Hal ini menandakan dua perusahaan migas asing akhirnya menyerah berbisnis bahan bakar minyak (BBM) di negara ini, setelah perusahaan migas asal Malaysia, Petronas, memutuskan menutup bisnis SPBU-nya lebih dulu pada 2012 lalu.
Lantas, apa yang menyebabkan perusahaan asing akhirnya “gulung tikar” berbisnis retail BBM di Indonesia? Apakah karena kalah saing dan tidak mampu bersaing dengan bisnis SPBU PT Pertamina (Persero) yang telah menggurita dan mapan?
Pri Agung Rakhmanto, ahli ekonomi energi dan perminyakan Universitas Trisakti dan juga pendiri ReforMiner Institute, berpandangan setidaknya ada lima faktor yang menentukan perkembangan dan keberlangsungan bisnis SPBU di Indonesia.
Pertama, kebijakan harga Bahan Bakar Minyak (BBM), dalam hal ini khususnya untuk harga bensin dan biodiesel yang diatur oleh pemerintah (administered price), seperti solar dan bensin RON 88 atau dikenal dengan merek dagang Premium di Pertamina.
Kedua, mengenai kebijakan distribusi BBM, dalam hal ini dikenal adanya BBM penugasan dari pemerintah kepada badan usaha.
“Ketiga, volume dan distribusi dari market. Di kita, secara volume nasional cukup besar, mencapai 75 juta kilo liter (kl) per tahun, dengan distribusi yang terkonsentrasi di wilayah Jawa, Madura, Bali (Jamali) sekitar 50%, Sumatera sekitar 25%-30%,” ungkapnya kepada CNBC Indonesia, Jumat (07/05/2021).
Lalu faktor keempat, ketersediaan infrastruktur penunjang seperti tangki penyimpanan, jaringan, dan jalur logistik dan distribusi. Dan terakhir, citra merek dagang (brand image) dan loyalitas konsumen menurutnya juga menjadi faktor pemicu berkembang atau tidaknya bisnis SPBU di Tanah Air.

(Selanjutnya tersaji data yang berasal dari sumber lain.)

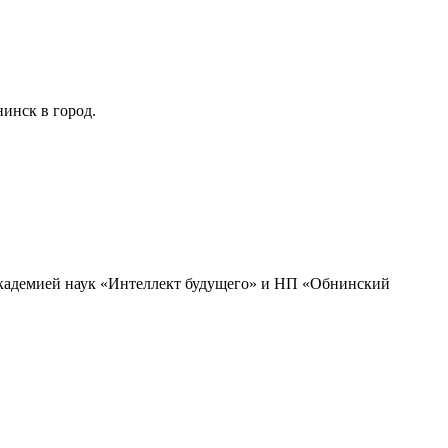
инск в город.
академией наук «Интеллект будущего» и НП «Обнинский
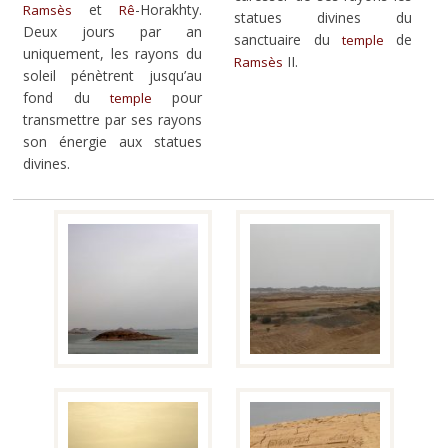
et
-Horakhty.
Ramsès
Rê
statues divines du
Deux jours par an
sanctuaire du
de
temple
uniquement, les rayons du
II.
Ramsès
soleil pénètrent jusqu’au
fond du
pour
temple
transmettre par ses rayons
son énergie aux statues
divines.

Pri Agung berpandangan, tidak mudah bagi perusahaan swasta atau pemain bisnis retail BBM non Pertamina untuk bisa bertahan dan berkembang karena harus menghadapi kelima faktor di atas. Secara umum, lanjutnya, faktor-faktor tersebut lebih menyokong ke bisnis Pertamina.
“Dalam arti, Pertamina sebagai tuan rumah yang memang sudah established (mapan) memiliki keunggulan dalam banyak hal di kelima faktor di atas maupun di dalam adaptasinya terhadap perubahan-perubahan yang ada,” jelasnya.

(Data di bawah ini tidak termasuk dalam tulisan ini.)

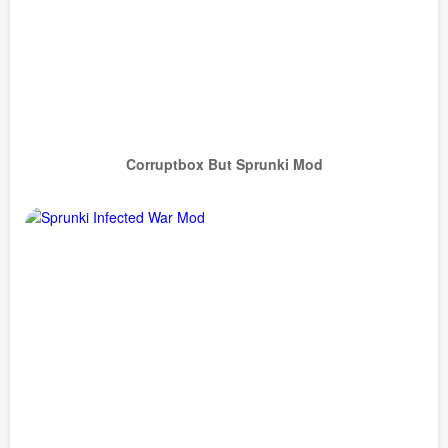
Corruptbox But Sprunki Mod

Menurutnya, Pertamina lebih adaptif terhadap perubahan kebijakan harga dari pemerintah atau kebijakan penugasan pendistribusian BBM oleh pemerintah.
Lebih lanjut Pri Agung mengatakan, mengenai tutupnya bisnis SPBU perusahaan swasta, biasanya karena tidak memiliki cukup kemampuan dari salah satu atau beberapa faktor tersebut.
“Sedangkan yang mampu bertahan dan nantinya akan terus berkembang adalah yang memiliki kemampuan dan adaptabilitas yang baik terhadap kelima faktor di atas,” ungkapnya.
Namun demikian, dia berpandangan jika secara umum pasar BBM di Indonesia masih terus tumbuh, meski pertumbuhannya mengalami perlambatan dalam beberapa tahun terakhir.